At this point I decided to experiment with adding a regularization term which penalizes large distances between neighboring pixels of the patch to see if it would give us less noisy patches. I decided to use a variant of total variation:

\[v_{\text{aniso}}(y) = \sum_{i, j}\|y_{i+1, j} - y_{i,j}\| + \|y_{i, j+1} - y_{i,j}\|\]

Since the sum of distances between all pairs of neighboring pixels ends up being quite large, I then scaled the total variation term down by 0.0001 before adding it to the previous loss. Re-running the original baseline with this new total variation term gives us the following patch:

The total variation regularized patch is much smoother and more strongly resembles a real toaster. Total variation regularized patches with target classes of dalmation and rattlesnake also realistically resemble their respective classes:

TV-regularized dalmation patch
TV-regularized dalmation patch
TV-regularized rattlesnake patch
TV-regularized rattlesnake patch

We also see a dramatic increase in attack success rate at 5% of image area from 2% to 46% and at 10% of image area from 67% to 84%. I suspect this is because the total variation regularized patch avoids the noisy structure present in the baseline patch which gets destroyed when scaling down to 5-10% and thus fares better at those sizes.
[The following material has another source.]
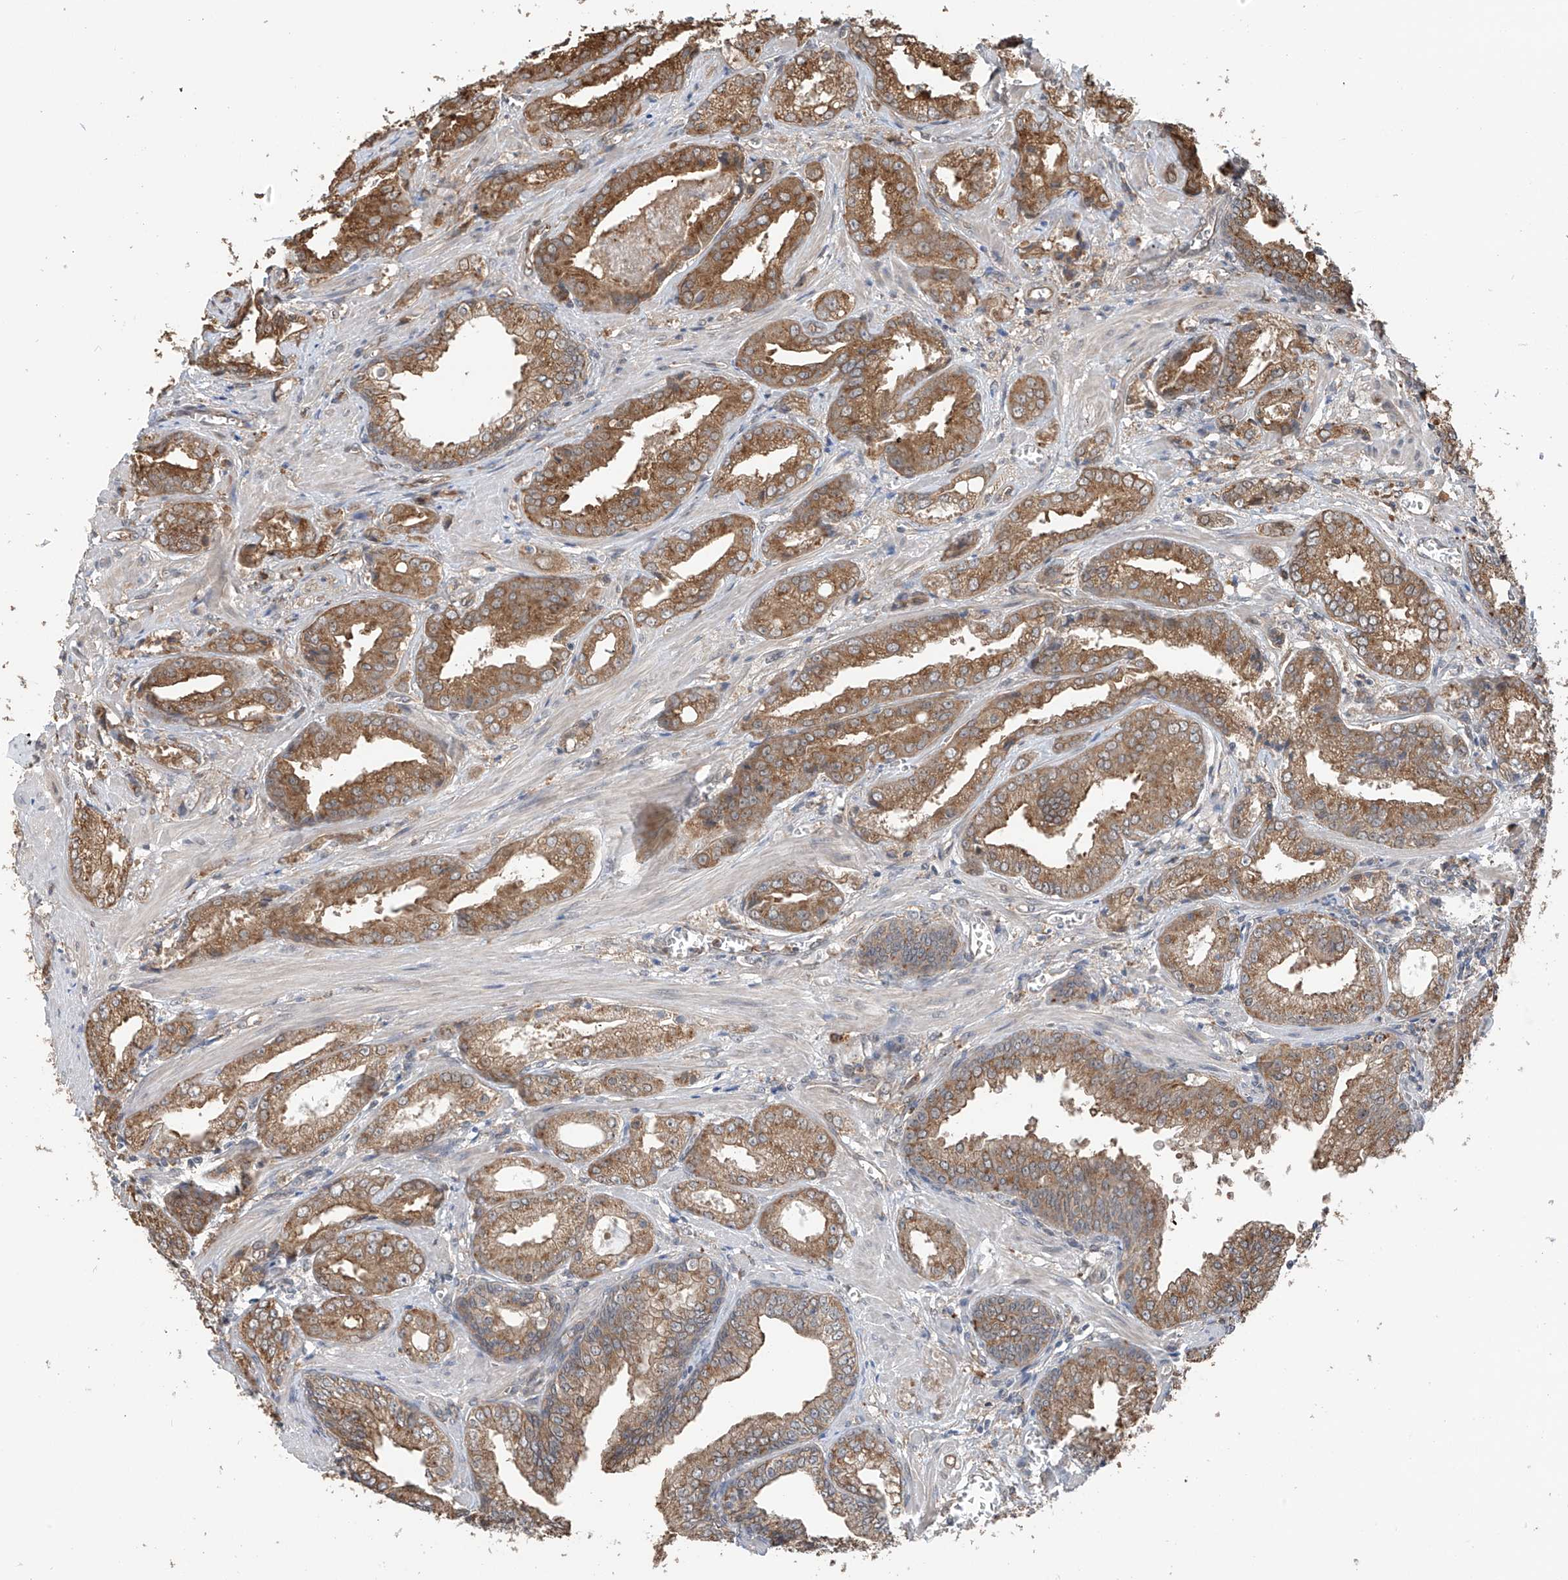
{"staining": {"intensity": "moderate", "quantity": ">75%", "location": "cytoplasmic/membranous"}, "tissue": "prostate cancer", "cell_type": "Tumor cells", "image_type": "cancer", "snomed": [{"axis": "morphology", "description": "Adenocarcinoma, Low grade"}, {"axis": "topography", "description": "Prostate"}], "caption": "IHC of human prostate adenocarcinoma (low-grade) reveals medium levels of moderate cytoplasmic/membranous positivity in about >75% of tumor cells.", "gene": "ZNF189", "patient": {"sex": "male", "age": 67}}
To me, the most surprising part of these results is how effective the adversarial patch works. With a batch size of 16 and trained with 500 iterations, each patch is trained on just 8000 images. Yet at just 5% of the image area, the patch is successful at fooling the classifier over 40% of the time! I ran some additional experiments which train for more iterations and anneal the learning rate and found further, albeit minor improvements. You can find the code used in these experiments at http://github.com/normster/adversarial_patch_pytorch.

  1. In contrast the failure modes of human vision (more commonly known as optical illusions) have been more extensively studied and understood. 

  2. If an input image already belongs to the attack target class we technically shouldn’t count these in our success rate, but since ImageNet consists of 1000 more or less balanced classes this represents a less than 0.1% inflation to our success rates.